Quel est le montant imposable de l’avantage en nature ? 

Le montant imposable est égal à la différence entre la valeur locative brute du local occupé et la quote-part du bénéficiaire dans les intérêts des emprunts et dans les charges immobilières communes remboursées à la société propriétaire. 

Au cas d’espèce, pour évaluer la valeur locative du bien en cause, l’administration a appliqué à sa valeur vénale un taux de rendement annuel de 4 % tenant compte de la situation géographique du bien ainsi que de son standing. 

Le montant imposable pour le contribuable doit correspondre au montant réintégré par la société. 

Ces règles peuvent s’appliquer en cas d’utilisation gratuite du bien, ou si le loyer versé ne correspond pas à la valeur de marché. 

2.3.3. Bonnes pratiques

La régularisation spontanée de la situation par le contribuable (avant tout contrôle) est recommandée.

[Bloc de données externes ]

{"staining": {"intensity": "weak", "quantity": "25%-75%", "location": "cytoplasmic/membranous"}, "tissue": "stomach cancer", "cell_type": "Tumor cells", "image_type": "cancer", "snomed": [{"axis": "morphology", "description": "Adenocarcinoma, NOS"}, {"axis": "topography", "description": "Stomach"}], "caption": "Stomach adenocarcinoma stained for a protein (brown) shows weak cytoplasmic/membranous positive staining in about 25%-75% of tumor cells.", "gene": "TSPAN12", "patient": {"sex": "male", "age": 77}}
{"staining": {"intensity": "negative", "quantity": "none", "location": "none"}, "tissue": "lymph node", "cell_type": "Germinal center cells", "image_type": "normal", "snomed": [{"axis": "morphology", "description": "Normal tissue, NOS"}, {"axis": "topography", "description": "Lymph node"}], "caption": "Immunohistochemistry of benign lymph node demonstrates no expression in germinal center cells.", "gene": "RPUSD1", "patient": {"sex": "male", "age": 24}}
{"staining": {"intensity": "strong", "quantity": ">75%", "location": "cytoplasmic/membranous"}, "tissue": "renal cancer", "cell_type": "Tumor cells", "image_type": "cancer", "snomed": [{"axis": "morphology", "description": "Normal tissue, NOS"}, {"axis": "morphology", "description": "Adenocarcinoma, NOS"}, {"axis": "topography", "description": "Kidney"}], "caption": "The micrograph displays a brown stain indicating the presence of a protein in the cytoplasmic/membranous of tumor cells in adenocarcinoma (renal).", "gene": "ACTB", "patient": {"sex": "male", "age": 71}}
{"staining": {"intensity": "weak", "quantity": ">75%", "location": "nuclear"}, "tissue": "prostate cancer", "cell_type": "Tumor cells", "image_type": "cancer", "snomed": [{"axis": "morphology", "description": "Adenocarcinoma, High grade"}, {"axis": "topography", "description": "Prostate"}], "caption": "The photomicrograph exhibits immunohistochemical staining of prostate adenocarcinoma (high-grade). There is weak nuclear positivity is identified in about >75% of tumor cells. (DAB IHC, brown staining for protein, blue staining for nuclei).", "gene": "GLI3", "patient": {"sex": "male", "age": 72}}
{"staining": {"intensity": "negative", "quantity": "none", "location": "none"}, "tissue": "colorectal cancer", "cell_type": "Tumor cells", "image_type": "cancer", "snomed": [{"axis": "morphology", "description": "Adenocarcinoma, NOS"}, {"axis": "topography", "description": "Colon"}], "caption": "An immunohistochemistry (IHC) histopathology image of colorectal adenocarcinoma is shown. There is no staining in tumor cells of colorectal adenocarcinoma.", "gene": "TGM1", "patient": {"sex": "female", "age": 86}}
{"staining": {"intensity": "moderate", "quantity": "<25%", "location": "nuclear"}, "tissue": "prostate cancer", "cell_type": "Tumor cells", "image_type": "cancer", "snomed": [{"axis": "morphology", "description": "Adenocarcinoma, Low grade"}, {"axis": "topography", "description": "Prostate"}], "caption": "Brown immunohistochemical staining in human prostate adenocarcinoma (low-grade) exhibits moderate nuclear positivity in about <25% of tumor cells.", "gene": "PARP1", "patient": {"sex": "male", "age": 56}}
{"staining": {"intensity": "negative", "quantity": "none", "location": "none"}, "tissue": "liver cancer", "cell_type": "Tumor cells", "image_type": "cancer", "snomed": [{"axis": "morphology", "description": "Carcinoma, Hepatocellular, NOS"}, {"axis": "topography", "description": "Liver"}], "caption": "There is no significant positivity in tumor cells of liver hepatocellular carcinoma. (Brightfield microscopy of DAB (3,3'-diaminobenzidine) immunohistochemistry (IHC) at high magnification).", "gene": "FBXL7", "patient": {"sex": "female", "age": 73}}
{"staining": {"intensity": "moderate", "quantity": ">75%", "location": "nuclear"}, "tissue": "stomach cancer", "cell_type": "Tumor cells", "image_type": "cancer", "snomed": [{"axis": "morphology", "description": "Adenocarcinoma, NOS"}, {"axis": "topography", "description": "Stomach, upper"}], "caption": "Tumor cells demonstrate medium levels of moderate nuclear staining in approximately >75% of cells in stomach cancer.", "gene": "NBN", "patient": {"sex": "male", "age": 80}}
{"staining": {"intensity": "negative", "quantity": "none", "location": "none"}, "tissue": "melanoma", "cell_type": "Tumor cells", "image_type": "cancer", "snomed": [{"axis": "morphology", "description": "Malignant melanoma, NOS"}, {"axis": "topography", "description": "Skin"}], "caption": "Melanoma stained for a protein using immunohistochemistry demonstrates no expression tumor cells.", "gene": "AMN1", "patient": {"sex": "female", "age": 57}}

Elle consiste à déclarer dans la catégorie des RCM la valeur de l’avantage en nature dont il a bénéficié au titre des années non prescrites et, corrélativement, à déposer des liasses rectificatives afin d’intégrer les sommes correspondant à cet avantage dans les bénéfices de la société. 

Pour pallier les risques fiscaux d’une telle situation (acte anormal de gestion et avantage occulte), il faudra : 

  • conclure un bail entre la société et l’usager du logement (associé, gérant, tiers) avec un loyer au prix du marché. L’évaluation de la valeur locative est déterminante. En principe, l’estimation peut être faite en comparant les loyers pratiqués aux loyers de logements aux caractéristiques similaires ; 
  • verser effectivement un loyer y compris pour les périodes pendant lesquelles le bien (ex : résidence secondaire) n’est pas occupé. En effet, il suffit que les usagers s’en réservent la disposition (sans nécessairement occuper le bien) pour que l’opération soit requalifiée. Comptablement, le loyer vient alimenter le poste de trésorerie ; 
  • intégrer le loyer versé dans le résultat imposable de la société et déduire toutes les charges afférentes à l’immeuble et notamment l’amortissement et les dépenses, dites somptuaires d’achat ou d’entretien de l’immeuble. 

Dans la pratique :

Il n’est pas rare que la société réintègre des loyers fictifs correspondant à la valeur locative du bien lorsque l’associé ne réalise aucun versement effectif. Cette situation reste toutefois déconseillée car la société ne perçoit pas réellement de flux de trésorerie et s’appauvrit indirectement (abandon de loyer). Elle s’expose à une requalification en acte anormal de gestion. 

Lorsqu’aucun versement n’est réalisé, la société doit imputer le compte courant d’associé (CCA) de l’associé occupant le bien gratuitement : 

  • si le CCA est créditeur, son solde est minoré du montant du loyer non versé ; 
  • en l’absence de CCA créditeur, un solde débiteur est constaté au compte courant d’associé.  

En alternative, il est possible de sortir l’immeuble de la société soit en procédant à une distribution en nature, à une réduction de capital en nature ou à une vente au profit de l’occupant à titre gratuit selon les cas. D’autres solutions existent pour rester en société à l’IR, dans le cas notamment ou la société civile est strictement détenue par une famille en ligne ascendante.